Therapie ist die mikrochirurgische Ohroperation mit Wiederaufbau der Gehörknöchelchen z. T. durch körpereigene Gehörknöchelchen oder durch Titanimplantate und der Verschluss des Loches im Trommelfell.

Cholesteatom (chronische Knocheneiterung)
Bei einem anhaltenden Unterdruck im Mittelohr, der meist durch eine Belüftungsstörung verursacht wird, kommt es zur Einziehung des Trommelfells in den Mittelohrraum. Hierbei bilden sich Entzündungen und abgeschilfertes Epithel (Haut vom äußeren Gehörgang) kommt in Kontakt mit der Mittelohrschleimhaut. Dadurch kommt es zu einer sehr aggressiven Entzündung, die auch dazuführt, dass der umgebende Knochen mitsamt der Gehörknöchelchenkette abgebaut und zerstört wird. Meist besteht hierbei chronisches Ohrenlaufen mit schlechtem Geruch.

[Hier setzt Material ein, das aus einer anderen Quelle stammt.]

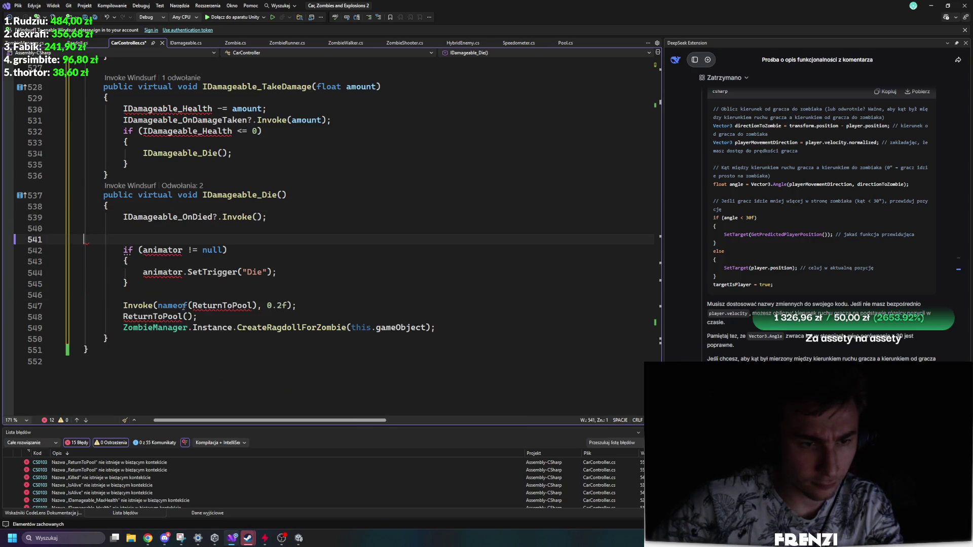
drag(127, 296, 84, 239)
key(Delete)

Die Gefahren, die durch ein solches Cholesteatom entstehen, wenn es nicht operiert wird sind vielfältig:
Es kann zur Ertaubung, Schwindel, Gesichtsnervenlähmung (der Gesichtsnerv verläuft durch das Mittelohr) im schlimmsten Fall zur Ausbildung eines Hirnabszesses führen.
Daher ist es wichtig bei chronischem Ohrenlaufen regelmäßig den HNO-Arzt aufzusuchen, der dann mit Ihnen den Zeitpunkt einer notwendigen Operation abspricht.

Otosklerose (Störung des Knochenstoffwechsels im Bereich des Mittelohres)
Dies ist eine Erkrankung des Knochens in dem sich das Innenohr befindet (knöchernes Labyrinth). Durch krankhafte Prozesse im Knochenumbau wird der normalerweise locker schwingende Steigbügel, der dem knöchernen Labyrinth unmittelbar benachbart ist in seiner Position fixiert. Dadurch ist die Schallübertragung zum Innenohr gestört. Dies führt zu einer fortschreitenden Hörstörung.
Frauen sind häufiger betroffen als Männer, eine Vererbung ist wahrscheinlich.
Zur Verbesserung des Hörens ist die operative Therapie zu empfehlen (Stapedotomie), wobei im Bereich des Steigbügels operiert wird.
Als Alternative, wenn keine Operation gewünscht wird, kann die Hörgeräteversorgung erfolgen.